犬を飼い始めた話。その6

皆さん、こんにちは。

今回の記事は、余り楽しい内容になっていないと思います。辛い内容が苦手な方は、此処でおやめになって下さい。

前回のフレンチブルドッグの記事から、少し時間が空きました。

後から来た子は、相変わらず元気ですが、先住犬の方が、年齢的な事も有り少しづつ、寝ている時間も多くなりました。それでも、前回の記事で書いた様に、生活のスペースを完全に分けていますから、安心して生活が出来ている様に感じます。

そんなこんなとしている内に、妻の父親に介護が必要となり、別々の生活が始まりました。

先住犬は、妻が良く可愛がっていたので連れて行く事になり、私は後から来た子の面倒を見ていました。年齢的にも3歳ほど違っていて、散歩も行きたがるのですが、歩く距離が短くなり、犬用のベビーカーを購入したりしました。両目ともに白内障で真っ白に濁っていて、歩きながら急ぐとあちこちぶつけたりして、大変そうです。

フレンチブルドッグはずんぐりとした体形が特徴で、病院の先生にも少々太りすぎと言われる事も有ったのです。それが今は、食べる量も少なく無くなり、脚もずいぶん細くなりました。

ある朝の事でした。私が起きてみると、妻が帰って来ていて、後から来た子を妻が散歩に連れて行っているのか、彼は一人でふらふらと歩いていました。

課題:
犬を飼い始めた話の本文の続きを、最後の一文の後から書け。

収集したデータ項目
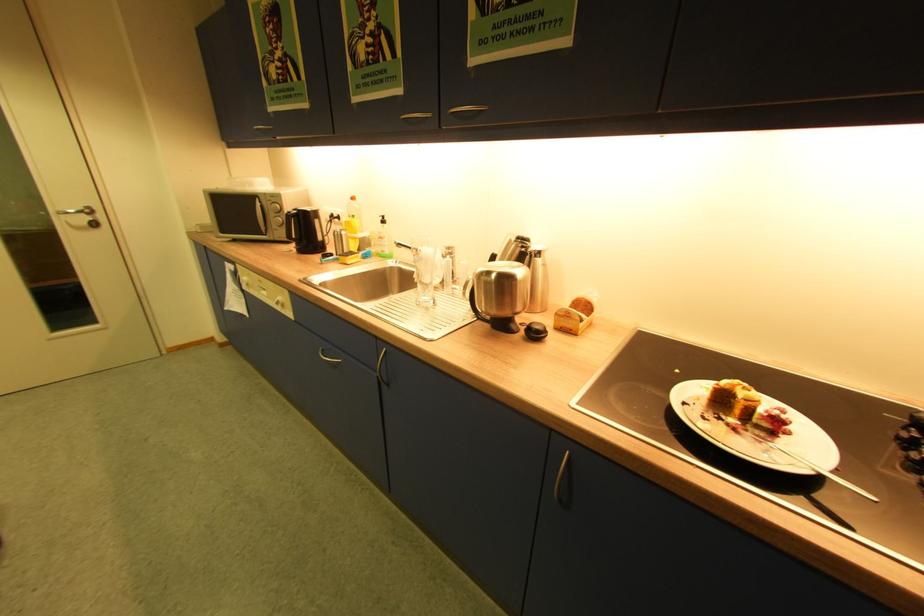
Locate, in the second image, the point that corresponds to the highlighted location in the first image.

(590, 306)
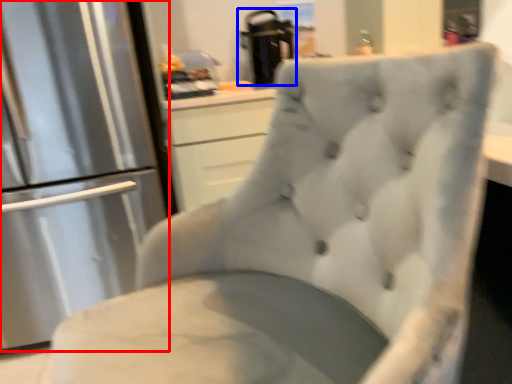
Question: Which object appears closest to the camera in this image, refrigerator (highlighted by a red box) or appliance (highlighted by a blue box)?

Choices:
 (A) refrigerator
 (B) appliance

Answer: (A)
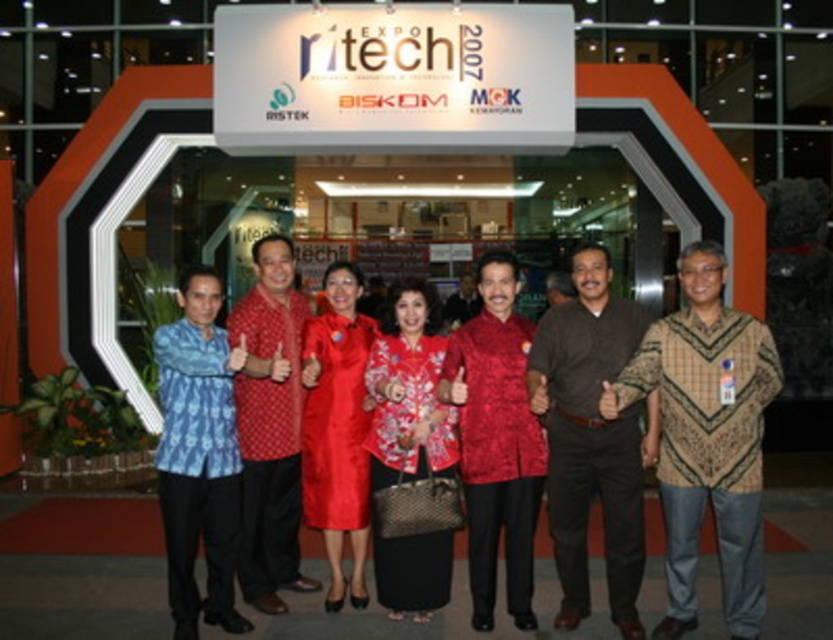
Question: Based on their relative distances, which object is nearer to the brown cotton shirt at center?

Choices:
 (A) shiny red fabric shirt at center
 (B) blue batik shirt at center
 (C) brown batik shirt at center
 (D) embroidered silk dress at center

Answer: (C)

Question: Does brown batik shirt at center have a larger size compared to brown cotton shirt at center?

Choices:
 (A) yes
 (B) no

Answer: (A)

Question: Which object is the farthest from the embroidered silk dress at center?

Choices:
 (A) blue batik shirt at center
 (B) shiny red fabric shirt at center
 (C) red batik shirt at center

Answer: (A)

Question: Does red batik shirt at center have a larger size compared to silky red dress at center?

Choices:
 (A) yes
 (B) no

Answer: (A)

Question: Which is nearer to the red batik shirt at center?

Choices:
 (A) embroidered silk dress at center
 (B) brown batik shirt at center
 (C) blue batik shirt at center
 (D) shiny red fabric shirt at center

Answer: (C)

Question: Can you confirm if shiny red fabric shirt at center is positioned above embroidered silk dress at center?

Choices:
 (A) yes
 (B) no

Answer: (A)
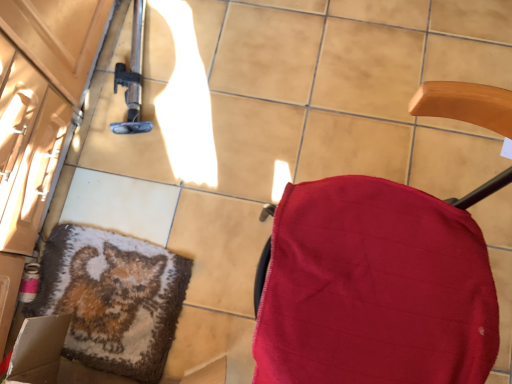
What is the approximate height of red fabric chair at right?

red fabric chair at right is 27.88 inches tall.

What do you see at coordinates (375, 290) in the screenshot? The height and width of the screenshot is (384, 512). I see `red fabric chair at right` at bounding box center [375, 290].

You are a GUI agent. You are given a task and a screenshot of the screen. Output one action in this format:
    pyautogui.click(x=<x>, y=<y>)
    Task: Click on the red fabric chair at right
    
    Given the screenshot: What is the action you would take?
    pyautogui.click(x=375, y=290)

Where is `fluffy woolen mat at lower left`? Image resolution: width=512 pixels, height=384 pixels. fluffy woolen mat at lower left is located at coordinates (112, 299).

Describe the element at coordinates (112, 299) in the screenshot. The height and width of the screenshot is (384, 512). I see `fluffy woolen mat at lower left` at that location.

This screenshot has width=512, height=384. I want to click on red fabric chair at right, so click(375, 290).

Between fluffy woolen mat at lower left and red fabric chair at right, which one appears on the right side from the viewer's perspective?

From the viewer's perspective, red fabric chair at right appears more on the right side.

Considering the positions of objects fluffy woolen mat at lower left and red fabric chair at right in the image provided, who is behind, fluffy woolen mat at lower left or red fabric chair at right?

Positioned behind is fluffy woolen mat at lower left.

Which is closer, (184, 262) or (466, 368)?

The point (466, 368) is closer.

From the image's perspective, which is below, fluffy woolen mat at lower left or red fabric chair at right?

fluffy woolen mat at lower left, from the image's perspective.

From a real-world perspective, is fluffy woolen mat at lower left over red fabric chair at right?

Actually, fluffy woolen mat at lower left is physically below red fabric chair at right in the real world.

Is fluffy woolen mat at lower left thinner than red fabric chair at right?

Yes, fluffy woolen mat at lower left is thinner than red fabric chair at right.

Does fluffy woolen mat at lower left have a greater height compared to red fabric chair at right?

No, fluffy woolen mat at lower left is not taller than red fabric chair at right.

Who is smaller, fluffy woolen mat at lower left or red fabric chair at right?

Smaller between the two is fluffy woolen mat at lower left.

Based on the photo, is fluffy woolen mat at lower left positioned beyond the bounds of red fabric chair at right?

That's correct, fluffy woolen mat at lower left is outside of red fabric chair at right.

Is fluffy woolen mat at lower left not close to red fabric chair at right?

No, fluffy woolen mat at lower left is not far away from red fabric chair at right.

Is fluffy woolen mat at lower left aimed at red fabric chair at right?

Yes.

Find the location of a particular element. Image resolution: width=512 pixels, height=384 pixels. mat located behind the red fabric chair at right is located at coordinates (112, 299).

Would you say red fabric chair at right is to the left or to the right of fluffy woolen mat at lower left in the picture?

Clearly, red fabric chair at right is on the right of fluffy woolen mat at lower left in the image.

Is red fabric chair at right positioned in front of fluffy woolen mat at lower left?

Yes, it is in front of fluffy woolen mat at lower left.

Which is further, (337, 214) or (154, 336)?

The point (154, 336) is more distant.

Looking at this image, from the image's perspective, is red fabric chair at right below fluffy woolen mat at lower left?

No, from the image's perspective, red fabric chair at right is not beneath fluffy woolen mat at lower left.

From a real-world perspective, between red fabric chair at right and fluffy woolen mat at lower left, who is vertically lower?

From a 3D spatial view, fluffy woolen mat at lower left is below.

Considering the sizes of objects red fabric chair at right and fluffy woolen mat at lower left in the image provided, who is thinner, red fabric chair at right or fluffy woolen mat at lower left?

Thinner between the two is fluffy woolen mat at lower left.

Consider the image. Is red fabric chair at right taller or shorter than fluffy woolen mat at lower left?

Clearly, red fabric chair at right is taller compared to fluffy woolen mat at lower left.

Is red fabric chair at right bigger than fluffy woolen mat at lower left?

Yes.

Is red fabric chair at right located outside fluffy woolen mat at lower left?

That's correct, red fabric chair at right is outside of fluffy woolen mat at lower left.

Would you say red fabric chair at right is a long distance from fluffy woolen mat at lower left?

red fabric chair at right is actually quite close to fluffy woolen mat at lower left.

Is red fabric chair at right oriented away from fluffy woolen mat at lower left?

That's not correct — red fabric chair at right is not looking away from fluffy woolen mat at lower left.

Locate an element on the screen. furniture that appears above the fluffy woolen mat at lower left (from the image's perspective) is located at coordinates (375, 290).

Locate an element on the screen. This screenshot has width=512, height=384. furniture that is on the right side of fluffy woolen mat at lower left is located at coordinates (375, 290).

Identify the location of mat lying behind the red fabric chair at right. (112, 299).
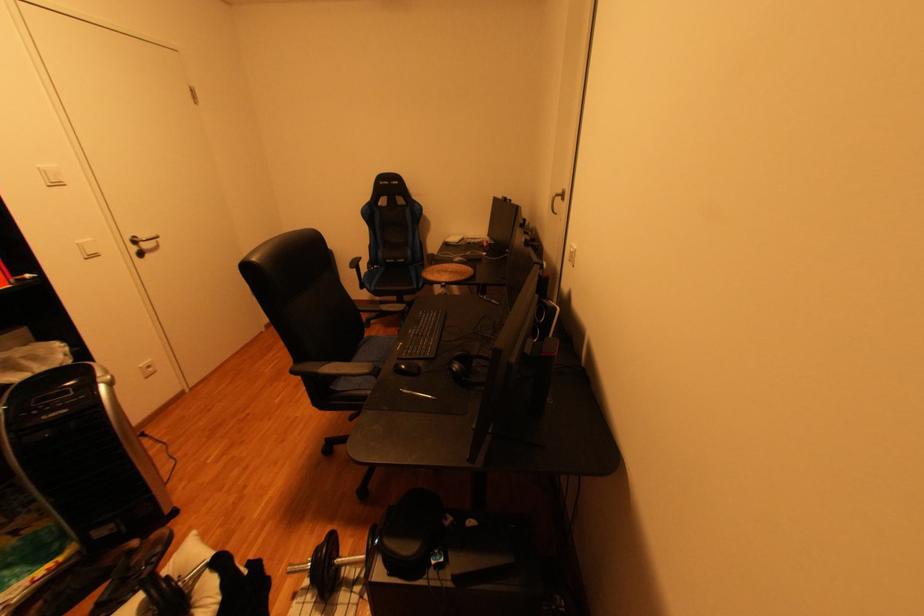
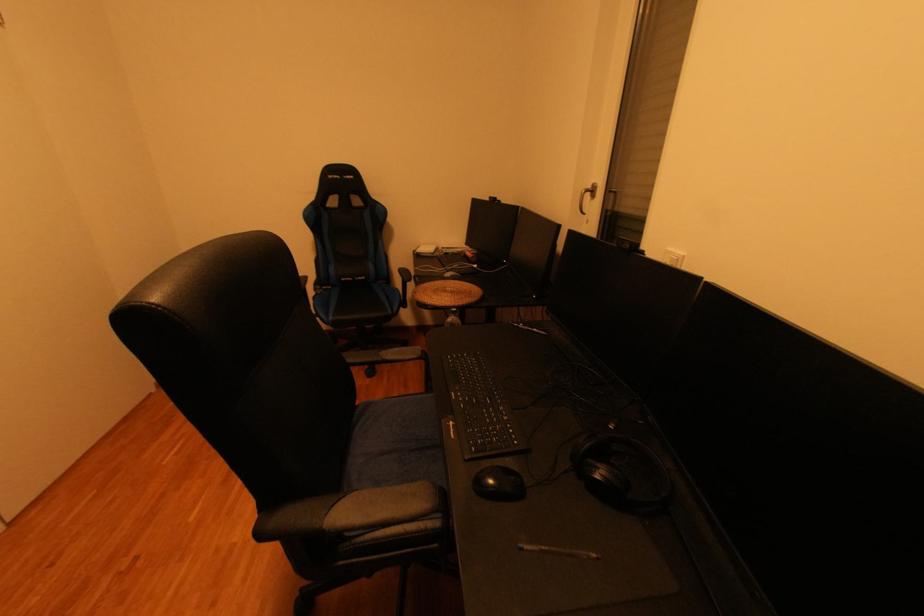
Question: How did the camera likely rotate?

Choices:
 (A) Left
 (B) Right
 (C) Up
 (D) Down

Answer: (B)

課題への回答:
私も少しぼーっとしていたのですが、彼がそばに寄って来て、コロンとお腹を見せました。

ホントに小さい頃しか世話を出来ていなかったのですが、幼い頃の記憶の中に、こんな風にして貰って気持ちが良かったと言う事が有るのだなと思うと、嬉しく思えました。

三つ子の魂 百まで

幼い頃の記憶は残っているのだと思います。

暫くは、そんな状態が続いたのですが、有る朝、血相を変えて妻が起こしに来ました。

急いで、1階に降りてみると、大分様子が悪く、体は痙攣して、口からは白い泡が出ていました。

先ずは、病院だよねと連れて行こうとするのですが、抱き上げようにも体が定まらず、粗相はした事が無かったのですが、脱糞もしてしまい、かなり動揺しました。

最初は、近所の小さな病院に行ったのですが、応急処置をして貰った後、大きな病院が安心だろうと転院しました。その日は、点滴をして貰い翌日だったか、連れて帰りますか?と聞かれたと言っていました。

妻から相談を受けた時、私は病院にお任せした方が良いのではないかと言った事を覚えています。

点滴をして貰ってからは、容体は安定していると言っていましたが、もし連れて帰った時、最初と同じ様な事が起こって、それが最後になってしまったら、と考えると大きな気持の負担になると考えたからです。

色々な考えが有ると思いますが、最後が辛く悲しい事になった時、何も出来ず時間が過ぎて行って、本人も周りも苦しい思いのなるなら、専門の方のお任せをして、精一杯やって貰った方が良いのではないかと考えました。

入院をして幾日か経ちました。妻は、介護合間の時間の有る時に様子を見に行っていて、点滴はしているけれど、容体は安定していると言っていました。

只、口には出しませんでしたが、もしかすると治って帰って来るかもと言う思いも有りましたが、いつ何が有ってもおかしくない事も、其々分かっていたと思います。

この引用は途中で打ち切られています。